___ Source extract

External¶
Sometimes your models need to query tables that exist outside your Vulcan project, maybe a third-party data source, a table managed by another system, or a read-only database. These are "external" tables.
Vulcan doesn't manage external tables (you can't create or update them), but it can use metadata about them to make your life easier. By defining external models, you give Vulcan information about column names and types, which enables better column-level lineage and query optimization.
Even though Vulcan can't manage them, knowing their schema helps with: - Column-level lineage (see how data flows through external tables)
-
Query optimization (Vulcan can make better decisions)
-
Documentation (your data catalog knows what's in those tables)
Vulcan stores this metadata as EXTERNAL models.
How External Models Work¶
EXTERNAL models are metadata-only, they just describe a table's schema (column names and types). There's no query for Vulcan to run, and Vulcan doesn't manage the data.

______
___ Material shown

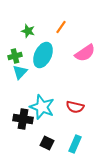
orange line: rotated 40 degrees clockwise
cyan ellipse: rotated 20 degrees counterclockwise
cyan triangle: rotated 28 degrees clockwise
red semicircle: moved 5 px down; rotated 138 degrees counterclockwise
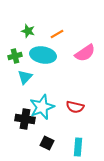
orange line: moved 4 px left, 7 px down; rotated 24 degrees clockwise
cyan ellipse: rotated 75 degrees clockwise
cyan triangle: moved 5 px right, 5 px down
cyan star: rotated 30 degrees clockwise
black cross: moved 2 px right
cyan rectangle: moved 3 px right, 3 px down; rotated 18 degrees counterclockwise
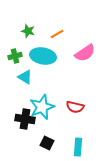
cyan ellipse: moved 1 px down
cyan triangle: rotated 42 degrees counterclockwise
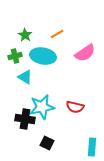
green star: moved 3 px left, 4 px down; rotated 16 degrees clockwise
cyan star: rotated 10 degrees clockwise
cyan rectangle: moved 14 px right
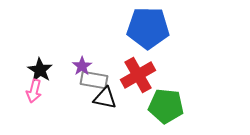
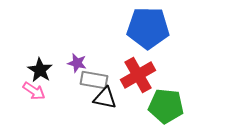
purple star: moved 5 px left, 3 px up; rotated 24 degrees counterclockwise
pink arrow: rotated 70 degrees counterclockwise
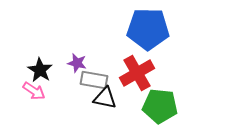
blue pentagon: moved 1 px down
red cross: moved 1 px left, 2 px up
green pentagon: moved 6 px left
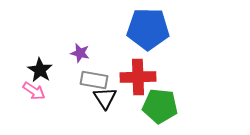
purple star: moved 3 px right, 10 px up
red cross: moved 1 px right, 4 px down; rotated 28 degrees clockwise
black triangle: rotated 45 degrees clockwise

______

# Task instructions
• a. In the page on external models, what do EXTERNAL models describe?
• b. Duplicate everything in the external models page from "Vulcan stores this" down to "manage the data.".

# Solutions
• a. They describe a table's schema, meaning its column names and types.

• b.
Vulcan stores this metadata as EXTERNAL models.
How External Models Work¶
EXTERNAL models are metadata-only, they just describe a table's schema (column names and types). There's no query for Vulcan to run, and Vulcan doesn't manage the data.